Nortel could also stand to drop its security focus, he said.

"What the heck do they know about IPS [intrusion prevention systems]? They need a VPN, so they should let that stay, but they need to trim R&D and stop putting money into security," Chandler said. "As a business operator, I want to sell Nortel, but if Nortel doesn't make immediate changes, I think Nortel is going to fail."

While Nortel has a strong carrier business, some partners say that unit is the boondoggle.

"They should sell the carrier division and put their money into what's profitable, and that's enterprise," said John Wrona, executive vice president of sales and marketing at Nortel partner Ronco Communications and Electronics Inc. in Tonawanda, N.Y. "The other alternative is somebody bigger, like IBM or Microsoft or Siemens, could buy the enterprise part for the account control."

Although it has been reported that Nortel has sought counsel to consider filing for bankruptcy protection, it still has enough cash available to stay afloat with a new and focused strategy. The company has $2.6 billion in cash and no debt until 2011, but the company also faces a drop in demand.

"Unfortunately, whether Nortel likes it or not, when it comes to large enterprise deals, Nortel is not making the cut right now because of their financial position," Wrona said. "Whenever you go below a dollar, it makes a lot of large enterprise customers say, 'we can't take them seriously.'"

Nortel has been criticized for years for a lack of identity. Aware of that problem, Nortel set out a couple of years ago to make changes. The company dropped the "Networks" from its name and began to market its applications as much as its equipment. That actually made some headway since its unified communications play brought partnerships with Microsoft and IBM.

But that move also confused those in the market who saw Nortel as the best voice game in town, so the vendor is struggling to hold its place in the enterprise voice space. Although Nortel has a mean IP PBX product, a recent Infonetics Research report shows it coming in at number three in enterprise telephony -- with Cisco Systems Inc. in the top spot and Avaya Inc. coming in second.

"Who is Nortel and what do they do? What's their core competency?" asked Mike Baker, a founding partner of Torrey Point Group, a networking integration and services partner that does some business with Nortel, but mostly with Juniper Networks Inc. and Cisco.

Many of the networking companies have been tempted to be too many things to too many people -- with Cisco leading the pack.
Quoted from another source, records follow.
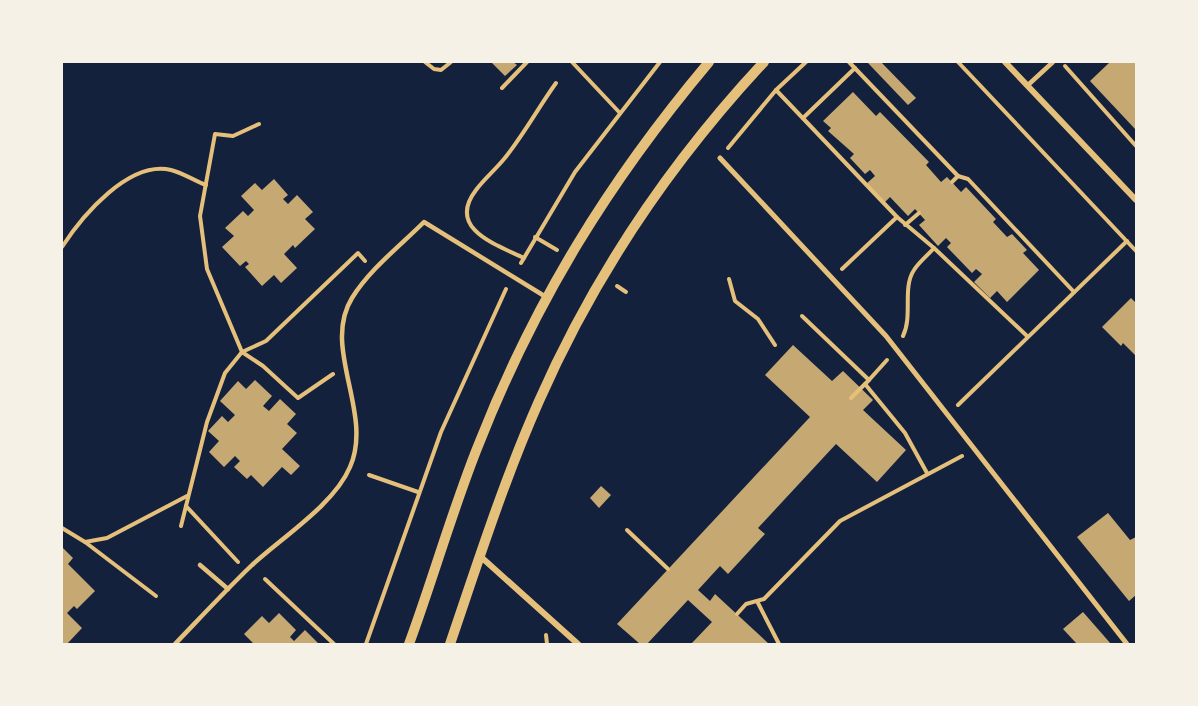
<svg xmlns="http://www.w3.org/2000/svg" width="1198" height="706" font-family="Georgia,serif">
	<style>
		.building { fill: #c6a872 }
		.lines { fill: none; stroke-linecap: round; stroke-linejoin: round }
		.path { stroke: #e5c07b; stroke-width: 4 }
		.service { stroke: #e5c07b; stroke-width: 4.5 }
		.pedestrian { stroke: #e5c07b; stroke-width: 5 }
		.minor { stroke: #e5c07b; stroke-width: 6 }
		.tertiary { stroke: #e5c07b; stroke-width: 10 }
	</style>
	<rect width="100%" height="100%" fill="#14213d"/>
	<g class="building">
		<path d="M 491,62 L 513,62 L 517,65 L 505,76 Z"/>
		<path d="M 867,62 L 881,62 L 916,98 L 908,105 Z"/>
		<path d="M 1110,62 L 1136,62 L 1136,130 L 1090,81 Z"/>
		<path d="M 853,92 L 876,116 L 880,112 L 929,162 L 926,165 L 941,182 L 947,177 L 961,192 L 966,187 L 996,219 L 993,222 L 1007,237 L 1012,234 L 1027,250 L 1023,253 L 1039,270 L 1007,302 L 997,291 L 990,298 L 974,282 L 982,274 L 976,269 L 972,273 L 947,247 L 951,243 L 946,238 L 938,246 L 919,225 L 925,220 L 915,209 L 908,216 L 890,197 L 884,203 L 866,184 L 875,176 L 870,170 L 865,174 L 850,158 L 854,154 L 828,131 L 831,128 L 823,121 Z"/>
		<path d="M 274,179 L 288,195 L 283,199 L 288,204 L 297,195 L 313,212 L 305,219 L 315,229 L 295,248 L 293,245 L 284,254 L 297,268 L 281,283 L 274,275 L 262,286 L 245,267 L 249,264 L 246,261 L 240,266 L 222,247 L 234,236 L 225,228 L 243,211 L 248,216 L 254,210 L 241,196 L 255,183 L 262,190 Z"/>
		<path d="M 1131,298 L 1136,303 L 1136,356 L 1123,343 L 1121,346 L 1102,327 Z"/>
		<path d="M 793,345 L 832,381 L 843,371 L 873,400 L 863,410 L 906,450 L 877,482 L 836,444 L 758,528 L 765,534 L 728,574 L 720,566 L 698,590 L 710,601 L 715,594 L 769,644 L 691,644 L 712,622 L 688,600 L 647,644 L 640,644 L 617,624 L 810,417 L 765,375 Z"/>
		<path d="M 255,380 L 272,396 L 263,406 L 269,411 L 280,399 L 296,414 L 287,424 L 297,433 L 282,449 L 300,466 L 291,475 L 282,467 L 263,487 L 251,475 L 247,479 L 234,467 L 240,461 L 235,456 L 224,467 L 209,452 L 219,441 L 208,431 L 222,416 L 228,422 L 235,415 L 220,401 L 238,381 L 246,389 Z"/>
		<path d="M 601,486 L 611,495 L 599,508 L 590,498 Z"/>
		<path d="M 1108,513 L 1130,540 L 1136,537 L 1136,595 L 1129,601 L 1077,537 Z"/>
		<path d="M 62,547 L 73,558 L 68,564 L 95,591 L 77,609 L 74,606 L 67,613 L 82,628 L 67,644 L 62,644 Z"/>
		<path d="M 1083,612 L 1111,644 L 1077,644 L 1063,629 Z"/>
		<path d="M 279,613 L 296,630 L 290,637 L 294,641 L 305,630 L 319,644 L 254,644 L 244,634 L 262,616 L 269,623 Z"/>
	</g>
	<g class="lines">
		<g class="path">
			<path d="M 425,62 L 434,69 L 441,70 L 451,62"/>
			<path d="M 572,62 L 619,112"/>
			<path d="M 849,62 L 958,176 L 968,179 L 1074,292"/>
			<path d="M 958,62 L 1136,251"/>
			<path d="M 1065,66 L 1136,146"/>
			<path d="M 502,88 L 527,62"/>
			<path d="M 776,90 L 897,217 L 842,269"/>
			<path d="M 803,118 L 855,68"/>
			<path d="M 259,124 L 233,136 L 215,134 L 200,216 L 207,269 L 242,352 L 263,366 L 298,398 L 333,374"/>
			<path d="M 728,148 L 776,90 L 806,62"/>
			<path d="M 952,182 L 958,176"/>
			<path d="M 897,217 L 934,248 L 1027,336"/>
			<path d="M 905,225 L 919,213"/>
			<path d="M 535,237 L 557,250"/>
			<path d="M 62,247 C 82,216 129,160 171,170 C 183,173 195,181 206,185"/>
			<path d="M 524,258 C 497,245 446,229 476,190 C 484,179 495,170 504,159 C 523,136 538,108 556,83"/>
			<path d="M 521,263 L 575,172 L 660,62"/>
			<path d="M 729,279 L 735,301 L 758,319 L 775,345"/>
			<path d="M 617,286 L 626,292"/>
			<path d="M 802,316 L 869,380 L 887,360"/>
			<path d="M 903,336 C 913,316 902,288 914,270 C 919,262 928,255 934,248"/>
			<path d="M 865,384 L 905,433 L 927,473"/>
			<path d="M 851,398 L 869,380"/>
			<path d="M 958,405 L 1127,241"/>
			<path d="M 369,475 L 418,492"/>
			<path d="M 186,506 L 238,562"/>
			<path d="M 181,526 L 207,422 L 225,373 L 242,352 L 266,341 L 358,253 L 365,261"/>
			<path d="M 62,528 L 85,542 L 107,538 L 187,496"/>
			<path d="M 627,530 L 668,569"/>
			<path d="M 85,542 L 156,596"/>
			<path d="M 265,579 L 334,644"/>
			<path d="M 758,603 L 779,644"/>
			<path d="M 737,614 L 746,604 L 764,599 L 840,521 L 962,456"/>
			<path d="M 546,635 L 547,644"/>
			<path d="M 366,644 L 441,432 L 506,289"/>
		</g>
		<g class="service">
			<path d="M 1028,85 L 1053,62"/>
			<path d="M 200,565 L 228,589"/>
			<path d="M 175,644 C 200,618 225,591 251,566 C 281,538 334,505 350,467 C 374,413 321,348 352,298 C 370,269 400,246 424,222 L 546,297"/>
		</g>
		<path class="pedestrian" d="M 720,158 L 886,336 L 1127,644"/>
		<g class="minor">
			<path d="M 1005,62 L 1136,200"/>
			<path d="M 480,556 L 578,644"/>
		</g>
		<g class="tertiary">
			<path d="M 409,644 C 433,579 452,511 478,446 C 535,301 609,181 709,62"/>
			<path d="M 450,644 C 478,562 504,480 539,401 C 594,276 671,162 764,62"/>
		</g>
	</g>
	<rect width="1198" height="706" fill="none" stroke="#f6f1e7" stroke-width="126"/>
</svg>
And although Cisco is doing well in many markets outside of switches and routers, Baker stressed that Cisco has gone as far as selling furniture for telepresence rooms, a move he thinks will eventually backfire. Nortel, of course, has been trying to keep up with Cisco in diversifying from core network products and services.

"There are only a couple of companies that had the intelligence not to do that," Baker said. "Alcatel-Lucent said we're layer three and below. How did that work out for them? They're still a dominant transport company. Juniper lost their way for a while -- but now they seem to have realized."

Juniper has focused in on its carrier and enterprise data business pretty closely without straying into tons of its own applications.

Although partners all call for change, they're also well aware that Nortel could shutter for good, and they say they are prepared.

"There are two outcomes: Either they succeed or fail. If they fail, then the partners are going to switch over to the next game. If they succeed, the partners are going to stay there," Chandler said.